Robot servants who neat your house or cook your meal have long been the dream of science fiction writers and artificial intelligence researchers alike.
But according to researchers at the Computer Science and Artificial Intelligence Laboratory (CSAIL), if robots are ever to successfully navigate the ever-changing homes and workplaces to perform such complicated tasks, they will need to be more aware of their own limitations.
Today, the most effective robots are typically used either in fixed, carefully controlled environments such as manufacturing plants, or to perform fairly straightforward tasks such as vacuuming rooms, says Leslie Pack Kaelbling, a Panasonic professor of computer science and engineering at MIT.
Performing complicated sequences of actions in a cluttered, active environment such as a home will require robots to be more aware of what they don’t know, and therefore will need to learn it, Kaelbling says. This is because the robot cannot simply look around the kitchen and determine, for example, where all the containers are kept or what you would prefer to eat for dinner. To find out, you need to open the cabinets and look inside or ask a question.
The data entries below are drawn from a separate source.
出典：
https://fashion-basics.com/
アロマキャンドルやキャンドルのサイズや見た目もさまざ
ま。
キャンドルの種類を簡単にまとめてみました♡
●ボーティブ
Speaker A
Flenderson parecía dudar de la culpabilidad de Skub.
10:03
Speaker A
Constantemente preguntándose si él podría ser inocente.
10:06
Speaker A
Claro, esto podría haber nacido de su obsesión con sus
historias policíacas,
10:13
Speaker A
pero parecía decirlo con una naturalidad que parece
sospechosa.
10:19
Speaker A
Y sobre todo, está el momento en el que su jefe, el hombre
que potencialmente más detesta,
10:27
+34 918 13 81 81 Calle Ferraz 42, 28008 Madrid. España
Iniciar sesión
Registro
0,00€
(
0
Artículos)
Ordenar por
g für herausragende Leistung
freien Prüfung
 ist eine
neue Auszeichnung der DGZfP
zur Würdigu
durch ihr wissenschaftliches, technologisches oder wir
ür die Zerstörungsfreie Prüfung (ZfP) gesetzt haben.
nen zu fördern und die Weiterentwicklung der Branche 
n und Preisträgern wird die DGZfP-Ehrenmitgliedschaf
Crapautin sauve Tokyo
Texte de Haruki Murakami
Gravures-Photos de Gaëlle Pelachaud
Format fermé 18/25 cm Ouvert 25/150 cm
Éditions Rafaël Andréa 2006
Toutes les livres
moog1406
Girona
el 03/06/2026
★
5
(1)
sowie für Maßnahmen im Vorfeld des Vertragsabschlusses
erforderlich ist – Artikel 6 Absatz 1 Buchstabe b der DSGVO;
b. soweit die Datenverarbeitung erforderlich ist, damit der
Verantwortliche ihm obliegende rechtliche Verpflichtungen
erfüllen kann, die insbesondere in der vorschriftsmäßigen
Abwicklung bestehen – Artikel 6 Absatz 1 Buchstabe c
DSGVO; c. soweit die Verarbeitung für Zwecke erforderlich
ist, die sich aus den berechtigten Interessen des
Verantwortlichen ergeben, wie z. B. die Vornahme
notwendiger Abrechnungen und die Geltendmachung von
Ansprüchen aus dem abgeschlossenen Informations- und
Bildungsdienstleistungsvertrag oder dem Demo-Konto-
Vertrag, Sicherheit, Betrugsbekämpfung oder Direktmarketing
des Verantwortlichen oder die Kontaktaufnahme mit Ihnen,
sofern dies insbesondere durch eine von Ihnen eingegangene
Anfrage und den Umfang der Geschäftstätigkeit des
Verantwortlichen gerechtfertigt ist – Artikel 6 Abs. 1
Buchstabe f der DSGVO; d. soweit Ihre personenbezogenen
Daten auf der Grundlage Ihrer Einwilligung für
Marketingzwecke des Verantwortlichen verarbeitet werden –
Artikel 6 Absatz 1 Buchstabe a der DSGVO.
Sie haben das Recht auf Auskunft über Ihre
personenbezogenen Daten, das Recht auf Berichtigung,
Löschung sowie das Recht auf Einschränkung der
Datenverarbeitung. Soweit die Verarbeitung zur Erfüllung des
“I would like to create a robot that could walk into your kitchen for the first time, having already been in other kitchens but not yours, and put away the groceries,” Kaelbling says.
In an article recently accepted for publication in the journal International Journal of Robotics Researchshe and CSAIL colleague Tomas Lozano-Perez describe a system designed for exactly this purpose, by continuously calculating the robot’s level of uncertainty about a given task, such as the location of an object or its own location in a room.
The uncertainty principle
The system relies on a module called the state estimation component, which calculates the probability that any object is where the robot thinks it is. That way, if the robot isn’t confident enough that an object is the one it’s looking for because the probability of it being that object is too low, it knows it needs to gather more information before taking any action, Kaelbling says.
For example, if a robot was trying to pick up a box of cereal off a shelf, it might decide that its uncertainty about the object’s position was too great to attempt to grab it. Instead, it would first take a closer look at the object to better understand its exact location, Kaelbling says. “He is always thinking about his beliefs about the world and how to change his beliefs by taking actions that will either gather more information or change the state of the world.”
The system also simplifies the process of developing a strategy for a given task by creating a plan for it in stages, using what the team calls hierarchical planning in the present.
“There’s this idea in AI that we’re very concerned about having the optimal plan, so we’re going to compute very hard over a long period of time to make sure we have a complete strategy formulated before we start executing,” Kaelbling says.
But in many cases, especially if the robot has a novel environment, it may not have enough knowledge of the area to make such a detailed plan in advance, he says.
Baby steps
Instead, the system creates a plan for the first stage of its task and begins implementing it before coming up with a strategy for the rest of the exercise. This means that instead of one enormous, complicated strategy that consumes a significant amount of processing power and time, the robot can create many smaller plans over time.
The downside to this process is that it can lead the robot to make stupid mistakes, such as picking up a plate and moving it to the table without realizing that it first needs to clear some space to put it down, Kaelbling says.
But such minor errors may be a price worth paying for more capable robots, he says: “When we try to get robots to do bigger and more complex things in more variable environments, we’re going to have to settle for some degree of suboptimality.”
In addition to home robots, the system could also be used to build more versatile industrial equipment or for disaster relief, Kaelbling says.
Ronald Parr, a professor of computer science at Duke University, says that most existing work on robot planning is typically divided into different groups working on specific, specialized problems. In contrast, Kaelbling and Lozano-Perez’s work breaks down the walls that exist between these subgroups and uses hierarchical planning to address the computational challenges that arise when trying to develop a more general-purpose problem-solving system. “Furthermore, it was demonstrated on a practical, general-purpose robotics platform that could be used for household or factory work,” Parr says.